(What this task involves):
In the text about receiving email on AWS, what three things can Amazon SES be configured to do with incoming messages?

What I am hoping to achieve is the ability to filter aliases. For example, if the alias is "xyz12alias", then any email sent to "xyz12alias#mydomain.co", can see the email and process the content appropriately. Which in my case will be storing it in account associated with the filter.
Can anybody direct me to a strategy or service within AWS that would allow me to implement inbound email on Amazon AWS?
https://postmarkapp.com/inbound appears to give me what I want, but is there anything within the AWS framework itself? Are there alternate services to postmarkapp?
Thanks.
Amazon Simple Email Service just introduced incoming e-mail support:
https://aws.amazon.com/about-aws/whats-new/2015/09/amazon-ses-now-supports-inbound-email/
In addition to offering a scalable, cost-effective email-sending
platform, Amazon SES can now accept your incoming emails. You can
configure Amazon SES to deliver your messages to an Amazon S3 bucket,
call your custom code via an AWS Lambda function, or publish
notifications to Amazon SNS. You can also configure Amazon SES to drop
or bounce messages you do not want to receive. If you choose to store
your messages in Amazon S3, Amazon SES can encrypt your mail using AWS
Key Management Service (KMS) before writing it to the bucket.
You configure all of these actions by defining receipt rules, which
you set up by using the Amazon SES console or the Amazon SES API.
Receipt rules enable a single message to trigger multiple actions.
Your rules can be as broad or as specific as you choose because you
can configure them to apply to specific email addresses or entire
domains.
You can also use receipt rules to control which messages Amazon SES
can accept on your behalf. Another filtering method is to set up
custom IP address block lists and allow lists. If you know that you
don’t want to receive mail originating from a particular IP address
range, simply add it to your account's IP address block list. You can
also override block lists by adding IP address ranges to your allow
list, which provides fine-grained control over your inbound email
traffic.
You'd have to set up your own server; that's the way to handle it using AWS. They don't provide anything other than their bulk email delivery service. A few links below:
http://jeffreifman.com/how-to-install-your-own-private-e-mail-server-in-the-amazon-cloud-aws/
http://cerebellumstrategies.com/2012/04/15/amazon-linux-postfix-dovecot/
Update: there is now a solution available in AWS, as referenced in the comments below.
Still doesn't appear to be possible on SES. I'd recommend looking at Mandrill and Sendgrid though.
http://mandrill.com/features/
https://sendgrid.com/docs/API_Reference/Webhooks/parse.html
Here is how to use Amazon and any virtual server to deliver email from SES to a local IMAP account.
This plan is about stable operations: every step is under our control.

(Supplied data):
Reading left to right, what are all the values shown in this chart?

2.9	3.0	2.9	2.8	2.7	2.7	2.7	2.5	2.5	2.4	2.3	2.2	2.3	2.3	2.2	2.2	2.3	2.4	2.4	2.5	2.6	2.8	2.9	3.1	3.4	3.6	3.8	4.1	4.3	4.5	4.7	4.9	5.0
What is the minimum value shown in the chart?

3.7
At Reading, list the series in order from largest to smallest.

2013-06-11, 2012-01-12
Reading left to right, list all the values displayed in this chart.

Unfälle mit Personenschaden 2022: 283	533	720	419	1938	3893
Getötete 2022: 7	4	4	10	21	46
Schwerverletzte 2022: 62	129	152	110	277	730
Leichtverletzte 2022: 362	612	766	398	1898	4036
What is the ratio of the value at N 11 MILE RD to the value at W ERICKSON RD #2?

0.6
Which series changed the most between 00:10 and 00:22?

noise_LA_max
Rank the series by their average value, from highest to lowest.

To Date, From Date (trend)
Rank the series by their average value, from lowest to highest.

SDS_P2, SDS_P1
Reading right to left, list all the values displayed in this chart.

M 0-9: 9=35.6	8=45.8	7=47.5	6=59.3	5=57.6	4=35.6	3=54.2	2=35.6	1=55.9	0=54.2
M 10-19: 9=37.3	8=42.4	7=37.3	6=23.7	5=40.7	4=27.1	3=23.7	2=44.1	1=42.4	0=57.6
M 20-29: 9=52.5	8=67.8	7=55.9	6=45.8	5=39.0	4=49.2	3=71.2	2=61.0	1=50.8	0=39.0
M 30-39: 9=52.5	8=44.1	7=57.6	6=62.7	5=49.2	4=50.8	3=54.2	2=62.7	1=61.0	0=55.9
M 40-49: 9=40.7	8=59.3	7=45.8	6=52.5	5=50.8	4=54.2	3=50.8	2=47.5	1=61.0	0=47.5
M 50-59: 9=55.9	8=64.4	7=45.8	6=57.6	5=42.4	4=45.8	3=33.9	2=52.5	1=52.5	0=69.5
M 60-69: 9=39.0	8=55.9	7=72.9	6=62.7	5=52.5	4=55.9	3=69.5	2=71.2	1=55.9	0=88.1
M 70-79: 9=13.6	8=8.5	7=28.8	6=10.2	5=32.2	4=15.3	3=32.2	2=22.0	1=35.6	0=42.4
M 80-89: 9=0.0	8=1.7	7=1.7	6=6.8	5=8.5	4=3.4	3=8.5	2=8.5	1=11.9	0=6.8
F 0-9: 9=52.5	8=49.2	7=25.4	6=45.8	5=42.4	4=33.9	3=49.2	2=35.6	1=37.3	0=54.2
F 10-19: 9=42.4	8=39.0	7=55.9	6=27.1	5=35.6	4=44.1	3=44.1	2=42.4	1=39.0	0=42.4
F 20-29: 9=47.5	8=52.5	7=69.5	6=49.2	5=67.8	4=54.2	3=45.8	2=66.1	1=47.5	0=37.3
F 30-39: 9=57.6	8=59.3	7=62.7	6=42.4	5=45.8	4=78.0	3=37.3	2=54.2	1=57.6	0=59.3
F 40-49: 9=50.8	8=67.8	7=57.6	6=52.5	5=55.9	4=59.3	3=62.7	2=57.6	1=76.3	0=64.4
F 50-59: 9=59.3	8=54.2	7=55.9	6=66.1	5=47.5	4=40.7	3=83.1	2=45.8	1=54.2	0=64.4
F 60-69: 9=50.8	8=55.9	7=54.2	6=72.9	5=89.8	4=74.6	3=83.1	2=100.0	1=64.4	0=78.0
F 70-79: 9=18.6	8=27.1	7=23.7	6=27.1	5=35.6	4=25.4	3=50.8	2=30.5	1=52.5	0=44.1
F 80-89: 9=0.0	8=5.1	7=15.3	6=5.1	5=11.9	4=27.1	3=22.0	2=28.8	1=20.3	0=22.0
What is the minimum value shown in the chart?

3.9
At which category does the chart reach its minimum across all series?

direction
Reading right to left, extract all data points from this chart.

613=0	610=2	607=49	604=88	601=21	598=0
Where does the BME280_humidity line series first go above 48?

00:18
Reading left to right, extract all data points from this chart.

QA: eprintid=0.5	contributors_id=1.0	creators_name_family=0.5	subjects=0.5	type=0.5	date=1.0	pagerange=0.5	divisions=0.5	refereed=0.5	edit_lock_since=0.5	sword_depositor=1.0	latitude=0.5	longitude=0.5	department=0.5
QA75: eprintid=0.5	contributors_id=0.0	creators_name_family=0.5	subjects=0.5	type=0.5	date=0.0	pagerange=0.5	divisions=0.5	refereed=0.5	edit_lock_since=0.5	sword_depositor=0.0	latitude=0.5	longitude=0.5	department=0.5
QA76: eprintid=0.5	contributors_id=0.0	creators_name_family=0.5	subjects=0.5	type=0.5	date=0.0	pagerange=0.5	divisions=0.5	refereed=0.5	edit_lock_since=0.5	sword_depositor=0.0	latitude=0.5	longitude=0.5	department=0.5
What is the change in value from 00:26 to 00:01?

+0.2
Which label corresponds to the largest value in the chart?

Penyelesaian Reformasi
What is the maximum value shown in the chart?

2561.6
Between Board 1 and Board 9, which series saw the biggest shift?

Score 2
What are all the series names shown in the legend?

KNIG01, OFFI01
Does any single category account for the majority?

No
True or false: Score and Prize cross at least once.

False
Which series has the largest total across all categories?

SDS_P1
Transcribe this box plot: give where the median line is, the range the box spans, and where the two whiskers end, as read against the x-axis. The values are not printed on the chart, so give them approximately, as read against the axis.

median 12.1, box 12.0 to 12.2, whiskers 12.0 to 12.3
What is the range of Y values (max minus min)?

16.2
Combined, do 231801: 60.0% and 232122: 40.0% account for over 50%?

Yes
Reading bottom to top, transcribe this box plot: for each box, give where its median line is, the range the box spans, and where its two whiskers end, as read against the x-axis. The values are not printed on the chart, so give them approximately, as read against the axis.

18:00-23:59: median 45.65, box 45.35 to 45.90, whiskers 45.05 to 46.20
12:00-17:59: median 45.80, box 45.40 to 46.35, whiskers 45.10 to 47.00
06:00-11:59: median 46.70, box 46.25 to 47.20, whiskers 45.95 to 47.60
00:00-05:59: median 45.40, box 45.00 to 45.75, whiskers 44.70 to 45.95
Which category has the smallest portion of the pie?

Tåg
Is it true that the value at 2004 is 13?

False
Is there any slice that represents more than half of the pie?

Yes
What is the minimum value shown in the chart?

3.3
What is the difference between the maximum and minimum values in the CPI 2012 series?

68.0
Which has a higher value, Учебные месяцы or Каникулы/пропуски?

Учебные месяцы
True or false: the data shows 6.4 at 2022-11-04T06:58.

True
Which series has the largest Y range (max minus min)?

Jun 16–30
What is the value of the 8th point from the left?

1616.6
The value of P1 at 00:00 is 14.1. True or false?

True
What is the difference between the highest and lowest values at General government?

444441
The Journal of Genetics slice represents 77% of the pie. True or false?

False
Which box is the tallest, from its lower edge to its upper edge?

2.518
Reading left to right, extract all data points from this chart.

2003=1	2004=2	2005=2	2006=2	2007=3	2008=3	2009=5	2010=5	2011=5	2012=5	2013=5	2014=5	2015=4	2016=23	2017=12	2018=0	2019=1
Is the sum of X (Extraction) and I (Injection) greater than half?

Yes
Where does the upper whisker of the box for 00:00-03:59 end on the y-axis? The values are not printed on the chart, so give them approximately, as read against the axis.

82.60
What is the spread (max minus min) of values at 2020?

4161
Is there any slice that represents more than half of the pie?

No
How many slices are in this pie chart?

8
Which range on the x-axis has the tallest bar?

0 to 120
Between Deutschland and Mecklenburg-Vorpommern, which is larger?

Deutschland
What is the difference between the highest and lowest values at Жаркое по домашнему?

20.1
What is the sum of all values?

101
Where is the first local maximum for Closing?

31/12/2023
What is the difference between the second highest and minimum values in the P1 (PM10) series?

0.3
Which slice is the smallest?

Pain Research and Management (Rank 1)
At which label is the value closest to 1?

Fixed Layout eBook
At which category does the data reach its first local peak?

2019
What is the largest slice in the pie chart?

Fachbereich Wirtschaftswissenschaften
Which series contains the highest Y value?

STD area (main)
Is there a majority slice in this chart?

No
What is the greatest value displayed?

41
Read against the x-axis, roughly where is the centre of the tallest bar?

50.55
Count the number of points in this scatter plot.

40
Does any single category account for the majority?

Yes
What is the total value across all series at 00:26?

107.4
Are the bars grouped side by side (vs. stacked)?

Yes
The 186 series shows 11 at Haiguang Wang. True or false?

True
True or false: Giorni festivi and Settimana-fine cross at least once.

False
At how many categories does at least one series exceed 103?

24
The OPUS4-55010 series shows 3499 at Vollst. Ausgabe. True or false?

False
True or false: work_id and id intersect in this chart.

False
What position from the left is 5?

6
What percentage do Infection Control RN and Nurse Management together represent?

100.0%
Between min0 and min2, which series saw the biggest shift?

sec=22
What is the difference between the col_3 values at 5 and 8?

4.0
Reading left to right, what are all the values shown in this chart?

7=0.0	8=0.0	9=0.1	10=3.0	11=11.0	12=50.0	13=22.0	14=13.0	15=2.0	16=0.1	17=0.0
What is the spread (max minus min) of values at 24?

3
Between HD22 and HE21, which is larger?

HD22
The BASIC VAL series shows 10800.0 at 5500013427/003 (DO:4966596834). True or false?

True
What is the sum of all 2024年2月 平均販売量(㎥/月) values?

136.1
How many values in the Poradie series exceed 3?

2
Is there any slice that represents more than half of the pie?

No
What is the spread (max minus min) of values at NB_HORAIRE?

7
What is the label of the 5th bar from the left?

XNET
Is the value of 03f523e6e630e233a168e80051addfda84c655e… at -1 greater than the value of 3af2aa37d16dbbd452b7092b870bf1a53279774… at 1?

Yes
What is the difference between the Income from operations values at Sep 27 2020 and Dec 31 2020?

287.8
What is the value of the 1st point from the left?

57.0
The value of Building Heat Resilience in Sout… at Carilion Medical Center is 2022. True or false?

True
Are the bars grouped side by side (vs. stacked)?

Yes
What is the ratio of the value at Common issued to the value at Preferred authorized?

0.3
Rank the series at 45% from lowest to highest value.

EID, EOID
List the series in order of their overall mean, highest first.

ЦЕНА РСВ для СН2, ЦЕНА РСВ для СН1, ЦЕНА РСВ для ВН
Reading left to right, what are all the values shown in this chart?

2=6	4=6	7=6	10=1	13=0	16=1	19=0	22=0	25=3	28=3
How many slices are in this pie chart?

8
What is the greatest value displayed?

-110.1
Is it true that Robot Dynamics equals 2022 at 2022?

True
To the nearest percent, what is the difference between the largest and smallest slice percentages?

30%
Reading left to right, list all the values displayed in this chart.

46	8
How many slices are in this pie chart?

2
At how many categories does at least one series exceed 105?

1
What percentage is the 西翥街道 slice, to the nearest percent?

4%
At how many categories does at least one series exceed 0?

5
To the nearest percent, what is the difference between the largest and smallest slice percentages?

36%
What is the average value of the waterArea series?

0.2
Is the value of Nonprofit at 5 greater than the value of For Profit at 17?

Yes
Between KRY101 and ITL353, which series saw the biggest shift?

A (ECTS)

(Result):
Deliver them to an Amazon S3 bucket, call custom code through an AWS Lambda function, or publish notifications to Amazon SNS.